Bill removes sunset of Clean Fuels Program, allows Phase 2 to roll out

Oregon fuels (CSP Daily News / Convenience Stores / Gas Stations)

Oregon Governor Kate Brown (D)

SALEM, Ore. -- Oregon is set to extend a state program that aims to cut carbon emissions from transportation fuels by 10% in 10 years.

The Clean Fuels Program, signed into law in 2009 and modeled after California's program, will require businesses that import gasoline and diesel into Oregon to cut the carbon intensity of their fuels to meet annual standards. They can do so by importing lower-carbon biofuels and alternative fuels, or buying credits from providers of "clean fuel," including most types of ethanol, biodiesel, natural gas, biogas, hydrogen, electricity and propane.

The program recently completed its first phase, during which fuel producers and importers had to register, keep records and report the carbon intensity of the fuel they produce or import for use in Oregon. The second phase--with rules that were approved this January and that went into effect in February--requires fuel importers to calculate surpluses and shortfalls against baseline carbon-intensity values and then strike a balance by blending with biofuel or purchasing offsets. There are more than 60 fuel importers currently registered with the program.

The Clean Fuels Program was set to sunset in December 2015, but the Oregon House of Representatives narrowly passed a bill this week that was approved by the state Senate last month (SB 324) extending the program through 2016, according to a story by Oregon Public Broadcasting. This is aimed to give time for the carbon-cutting requirements to gain traction and to create a clean-fuel credit market.

Governor Kate Brown (D), who recently succeeded Gov. John Kitzhaber (D) after he resigned under pressure from an ethics scandal, has said she supports it, but has not confirmed whether she would sign it.

"For me, clean fuels translates into cleaner air for Oregonians. I think that's a good thing," she said in a press conference in February, according to The Bend Bulletin.

In a statement, Andrea Durbin, executive director of Oregon Environmental Council, praised the passage of the bill.

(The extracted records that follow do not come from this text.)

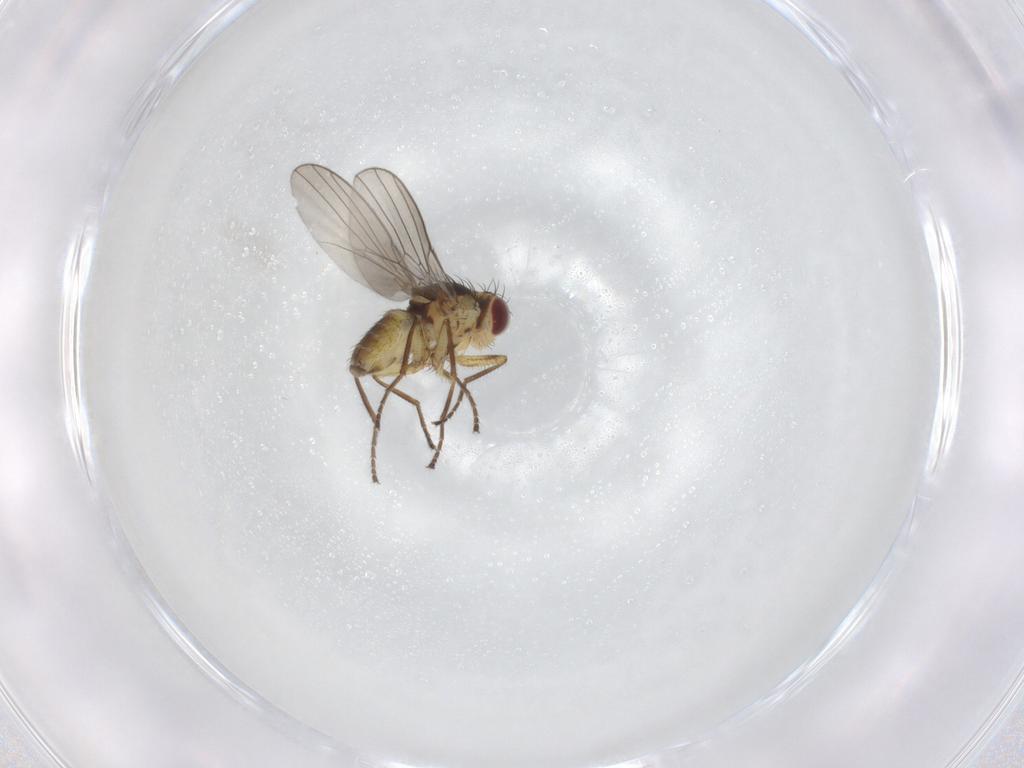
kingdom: Animalia
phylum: Arthropoda
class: Insecta
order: Diptera
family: Agromyzidae
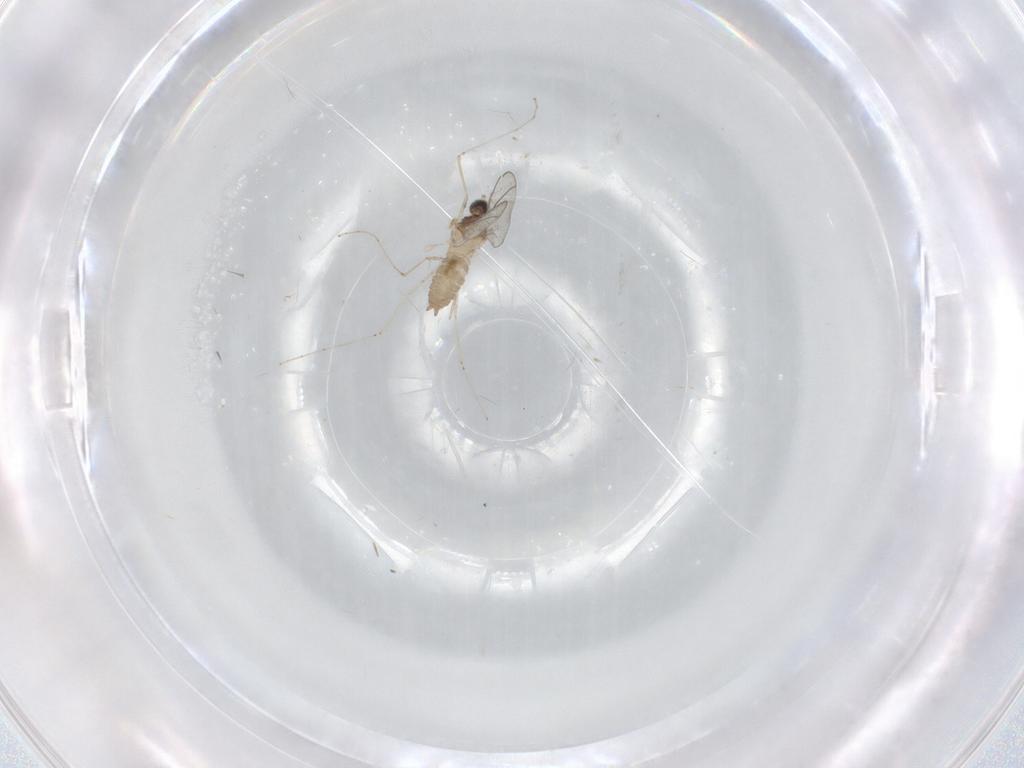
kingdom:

"This program will clean up the air and give people more choices and access to cleaner fuel options," said Durbin. "Oregon is doing its part to cut carbon pollution and show the nation it is possible to both grow the economy and protect the environment."

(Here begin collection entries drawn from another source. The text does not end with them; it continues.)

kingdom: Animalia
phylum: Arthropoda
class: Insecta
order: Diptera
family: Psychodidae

Oregonians for Sound Fuel Policy, a group representing various state industry associations--from general contractors to loggers to restaurants--as well as the Western States Petroleum Association, released a statement urging Brown to veto the bill, arguing it would increase fuel costs for businesses and consumers.

"SB 324 acts like a hidden gas tax that will take money away from working Oregonians and Oregon families," said the group. "SB 324 will serve to transfer most of those hard-earned resources to energy credit traders, brokers and out-of-state corporations."

The state Department of Environmental Quality had estimated a 4-to-19-cent-per-gallon increase in the price of fuel by 2025 once the Clean Fuels Program is fully enacted. California's own cap-and-trade program, which began holding fuel distributors to an annual greenhouse-gas cap in January, has only modestly impacted retail prices, according to reports, although a refinery outage, among other issues, has inflated gasoline prices in the state.

Meanwhile, the narrow, cantankerous passage of the bill appears to have scuttled talks between Republicans and Democrats on a transportation bill that would have increased the state gasoline tax to help pay for infrastructure.